* What you will do *
Please quote the text of each item below word for word, leaving the pictures out of your answer.

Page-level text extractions
# # # # #
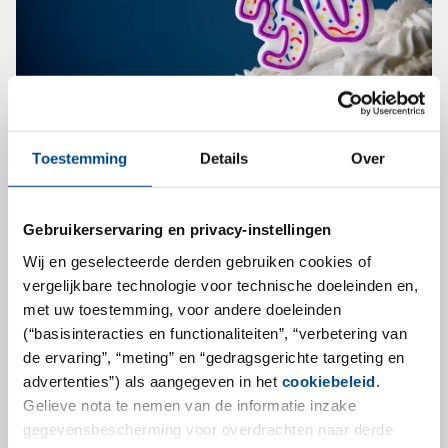
30 YEARS DEDICATED TO CLINICAL
Toestemming
Details
Over
TRIALS
This year, we from LKF are honored to celebrate our
Gebruikerservaring en privacy-instellingen
30th anniversary as a central laboratory specialized on
Wij en geselecteerde derden gebruiken cookies of
international clinical trials. Started with a lab space of
vergelijkbare technologie voor technische doeleinden en,
about 40 square meters and 2 employees in 1991 we
met uw toestemming, voor andere doeleinden
(“basisinteracties en functionaliteiten”, “verbetering van
have grown and developed to be a company of more
de ervaring”, “meting” en “gedragsgerichte targeting en
than 3000 square meters and 130 employees
advertenties”) als aangegeven in het
cookiebeleid
.
meanwhile. With our network of cross-validated
Gelieve nota te nemen van de informatie inzake
alliance labs located in the Americas and China, our
gegevensbescherming voor overdrachten naar derde
global reach is almost complete.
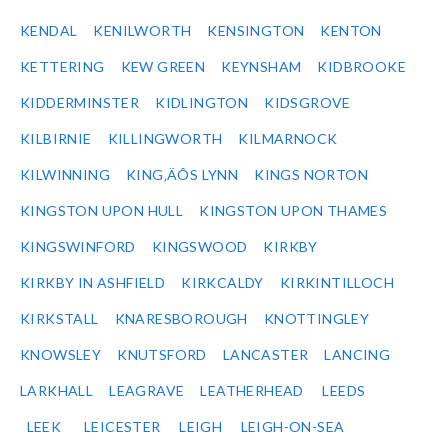
KENDAL
KENILWORTH
KENSINGTON
KENTON
KETTERING
KEW GREEN
KEYNSHAM
KIDBROOKE
KIDDERMINSTER
KIDLINGTON
KIDSGROVE
KILBIRNIE
KILLINGWORTH
KILMARNOCK
KILWINNING
KING‚ÄÔS LYNN
KINGS NORTON
KINGSTON UPON HULL
KINGSTON UPON THAMES
KINGSWINFORD
KINGSWOOD
KIRKBY
KIRKBY IN ASHFIELD
KIRKCALDY
KIRKINTILLOCH
KIRKSTALL
KNARESBOROUGH
KNOTTINGLEY
KNOWSLEY
KNUTSFORD
LANCASTER
LANCING
LARKHALL
LEAGRAVE
LEATHERHEAD
LEEDS
LEEK
LEICESTER
LEIGH
LEIGH-ON-SEA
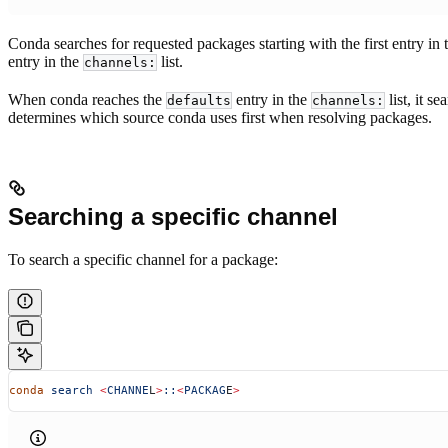
Conda searches for requested packages starting with the first entry in
entry in the
list.
channels:
When conda reaches the
entry in the
list, it s
defaults
channels:
determines which source conda uses first when resolving packages.
Searching a specific channel
To search a specific channel for a package:
conda
 search
 <
CHANNE
L
>
::
<
PACKAG
E
>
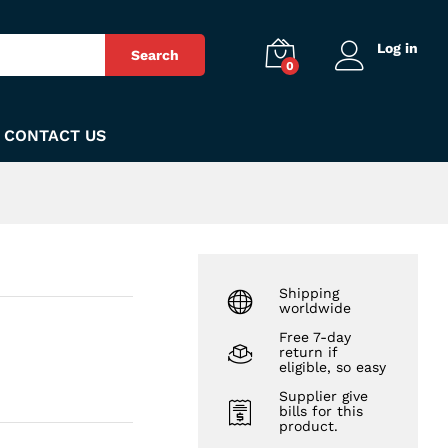
₨
480
Add to Cart
Log in
Search
0
CONTACT US
Shipping
worldwide
Free 7-day
return if
eligible, so easy
Supplier give
bills for this
product.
# # # # #
* Completed task *
30 YEARS DEDICATED TO CLINICAL
Toestemming
Details
Over
TRIALS
This year, we from LKF are honored to celebrate our
Gebruikerservaring en privacy-instellingen
30th anniversary as a central laboratory specialized on
Wij en geselecteerde derden gebruiken cookies of
international clinical trials. Started with a lab space of
vergelijkbare technologie voor technische doeleinden en,
about 40 square meters and 2 employees in 1991 we
met uw toestemming, voor andere doeleinden
(“basisinteracties en functionaliteiten”, “verbetering van
have grown and developed to be a company of more
de ervaring”, “meting” en “gedragsgerichte targeting en
than 3000 square meters and 130 employees
advertenties”) als aangegeven in het
cookiebeleid
.
meanwhile. With our network of cross-validated
Gelieve nota te nemen van de informatie inzake
alliance labs located in the Americas and China, our
gegevensbescherming voor overdrachten naar derde
global reach is almost complete.
KENDAL
KENILWORTH
KENSINGTON
KENTON
KETTERING
KEW GREEN
KEYNSHAM
KIDBROOKE
KIDDERMINSTER
KIDLINGTON
KIDSGROVE
KILBIRNIE
KILLINGWORTH
KILMARNOCK
KILWINNING
KING‚ÄÔS LYNN
KINGS NORTON
KINGSTON UPON HULL
KINGSTON UPON THAMES
KINGSWINFORD
KINGSWOOD
KIRKBY
KIRKBY IN ASHFIELD
KIRKCALDY
KIRKINTILLOCH
KIRKSTALL
KNARESBOROUGH
KNOTTINGLEY
KNOWSLEY
KNUTSFORD
LANCASTER
LANCING
LARKHALL
LEAGRAVE
LEATHERHEAD
LEEDS
LEEK
LEICESTER
LEIGH
LEIGH-ON-SEA
Conda searches for requested packages starting with the first entry in
entry in the
list.
channels:
When conda reaches the
entry in the
list, it s
defaults
channels:
determines which source conda uses first when resolving packages.
Searching a specific channel
To search a specific channel for a package:
conda
 search
 <
CHANNE
L
>
::
<
PACKAG
E
>
₨
480
Add to Cart
Log in
Search
0
CONTACT US
Shipping
worldwide
Free 7-day
return if
eligible, so easy
Supplier give
bills for this
product.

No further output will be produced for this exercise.